LAVORO RICHIESTO - Stabilisci se ciascuna delle affermazioni seguenti concorda con l'estratto della pagina, rispondendo sì o no e citando tra virgolette le parole decisive del testo. (a) Ci si mette in cammino quando inizia a fare giorno. (b) Nello zaino ci sono filtri e treppiede. (c) Lungo la mulattiera si vedono dei cervi.

ESTRATTO DELLA PAGINA -
-=-=-=-=-
Ottobre sta per finire ma le giornate che ci sta regalando questo autunno 2015 sono imperdibili per gli amanti della montagna, sole, cieli tersi e temperature insolite. L’idea di andare al Bus de le Nèole per vederlo dal basso mi continua a frullare nella testa, è un richiamo vero e proprio, il coronamento di un progetto lasciato a metà lo scorso giugno.
Finalmente convinco l’amico Danilo Benvegnù a seguirmi e il 31 ottobre ci incamminiamo di buon mattino dal piccolo parcheggio a La Muda (m. 483) a fianco della statale 203 Agordina. Sono le 6:30 e inizia appena ad albeggiare, lungo la mulattiera a monte dei prati di Agre i cervi pascolano indisturbati, fa fresco ma la giornata si preannuncia splendida.
Ho lasciato a casa filtri, treppiede e tutte le finezze che abitualmente porto nello zaino quando vado a fotografare all’alba o al tramonto, il percorso sarà lungo ma soprattutto impegnativo da quanto ho letto sulla relazione e quindi meglio viaggiar leggeri: reflex e tre ottiche – il minimo indispensabile, qualcosa da mangiare e il cambio di vestiti.
-=-=-=-=-
DATI FORNITI -
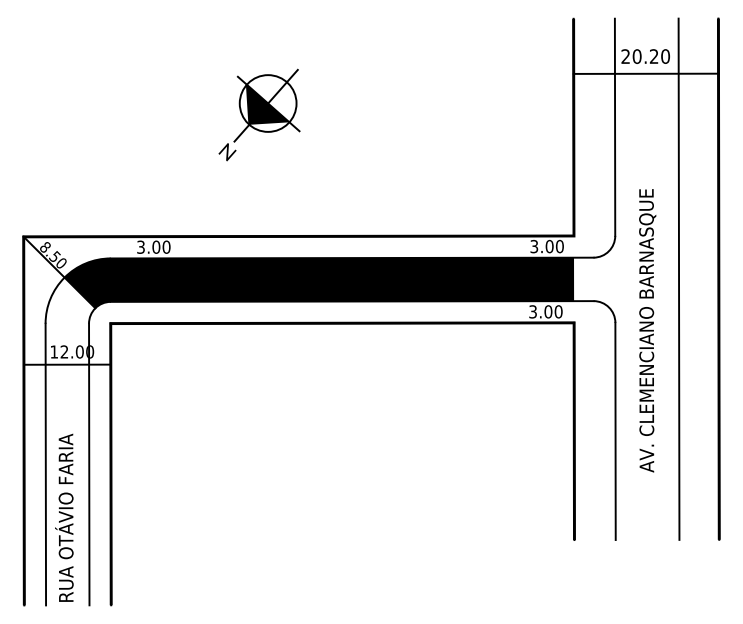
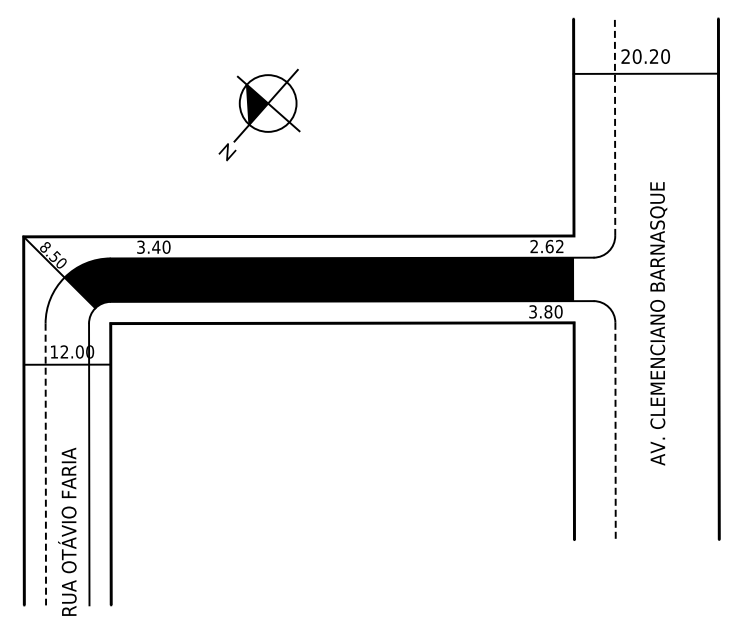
fill at (269, 113): present -> none
line at (615, 127): solid -> dashed
text at (156, 246): 3.00 -> 3.40
text at (546, 246): 3.00 -> 2.62
line at (678, 278): present -> none
text at (548, 311): 3.00 -> 3.80
text at (647, 330) position: (647, 330) -> (658, 323)
line at (615, 431): solid -> dashed
line at (45, 464): solid -> dashed
text at (64, 517) position: (64, 517) -> (67, 531)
-=-=-=-=-
RISULTATO DELL'ESERCIZIO -
(a) Sì: «Sono le 6:30 e inizia appena ad albeggiare».
(b) No: «Ho lasciato a casa filtri, treppiede e tutte le finezze».
(c) Sì: «lungo la mulattiera a monte dei prati di Agre i cervi pascolano indisturbati».